======== Trecho selecionado ========

Ko’a bani: tradição ancestral, quase esquecida, de produção de mel e de velas

Colmeias no topo das árvores: extração dos favos é feita pelo ailale, que deve ter força mental para aguentar as ferroadas das abelhas/Foto: Página oficial do presidente da República, José Ramos-Horta

Prática acontece duas vezes por ano. O Diligente acompanhou todo o processo, desde a colheita dos favos à transformação nos produtos.

O relógio marca as 10h da manhã, uma voz masculina brada entusiasmada a recomendar na língua materna (Idate) dos habitantes locais do suco Funar, posto administrativo de Laclubar, no município de Manatuto: “bi siluha sala osi lo ai-benun amik” (não se esqueçam de passar pela nossa árvore, em português).

A voz pertence a Filomeno de Jesus, 60 anos, um haha nain (pessoa que faz pedidos à natureza). De cabelo totalmente grisalho e bem penteado, sentado à frente de casa, prepara a kalui (nome dado à corda, de cerca de 100 metros, utilizada para transportar os favos de mel do cume da árvore para o chão). “Faltam poucos dias para a colheita”, diz.

A prática, conhecida como ko’a bani, é uma atividade ancestral que acontece duas vezes por ano. A primeira é a bani tinan (abelhas do ano, numa tradução literal), que ocorre no mês de março, e a outra, denominada bani loro (abelhas da época seca), acontece em maio. Nos restantes meses, devido à inexistência de flores que contêm o pólen, o alimento das abelhas, não há colheita.

Através da ko’a bani produz-se o bani-ben ou água doce cor de laranja (mel, em português) e a lilin-timor (vela timorense, no idioma de Camões), feita a partir dos favos de abelhas. Contudo, ainda hoje, grande parte dos cidadãos apenas têm conhecimento sobre o mel, pois nos mercados ou nas ruas, vende-se mais mel do que as velas.

Onde se podem encontrar as colmeias?

Em Timor-Leste, as colmeias de abelhas podem ser encontradas em buracos na terra, em troncos de árvores caídas ou no topo de árvores. A extração dos favos é feita por um ailale (nome atribuído à pessoa que faz a colheita). Avelino Pereira, 43 anos, é um deles.

Qualquer um pode ser um ailale, frisou Avelino Pereira, desde que aguente as picadas das abelhas, pois a colheita é um trabalho manual, feito sem grandes equipamentos de proteção. No entanto, quando se trata de subir a árvores com 100 metros de altura para alcançar as colmeias é feito um ritual, em que o haha nain à natureza para que não aconteça nada de mal durante o processo.

“Além disso, quando se está lá no alto, é preciso ter mentalidade forte para resistir às picadas das abelhas”, lembrou o ailale.

Preparação

Ao pôr do sol de 12 de março, Filomeno de Jesus reuniu-se com o ailale e Miquelina das Neves, de 69 anos, e outros familiares, numa casa com paredes de bambu, telhado de zinco e chão de terra batida, em Funar, para combinar o dia da colheita e reunir os equipamentos necessários para a atividade.

========

**Tarefa indicada A**
Devolva a parte do texto sobre o ko’a bani que começa nas palavras "Qualquer um pode" e termina depois de "para a atividade.".
**Tarefa indicada B**
Segundo o texto sobre o ko’a bani, por que não há colheita fora dos meses de março e maio? Responda em uma a três frases.
**Tarefa indicada C**
De acordo com o texto sobre o ko’a bani, em que mês acontece a bani loro?

======== Material recolhido ========

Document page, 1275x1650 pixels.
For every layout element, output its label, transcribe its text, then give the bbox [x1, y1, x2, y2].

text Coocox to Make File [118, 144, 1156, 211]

========

**Resposta completa A**
Qualquer um pode ser um ailale, frisou Avelino Pereira, desde que aguente as picadas das abelhas, pois a colheita é um trabalho manual, feito sem grandes equipamentos de proteção. No entanto, quando se trata de subir a árvores com 100 metros de altura para alcançar as colmeias é feito um ritual, em que o haha nain à natureza para que não aconteça nada de mal durante o processo.

“Além disso, quando se está lá no alto, é preciso ter mentalidade forte para resistir às picadas das abelhas”, lembrou o ailale.

Preparação

Ao pôr do sol de 12 de março, Filomeno de Jesus reuniu-se com o ailale e Miquelina das Neves, de 69 anos, e outros familiares, numa casa com paredes de bambu, telhado de zinco e chão de terra batida, em Funar, para combinar o dia da colheita e reunir os equipamentos necessários para a atividade.

**Resposta completa B**
Nos restantes meses não existem flores com pólen, que é o alimento das abelhas. Por isso, a colheita só acontece duas vezes por ano.

**Resposta completa C**
A bani loro acontece em maio.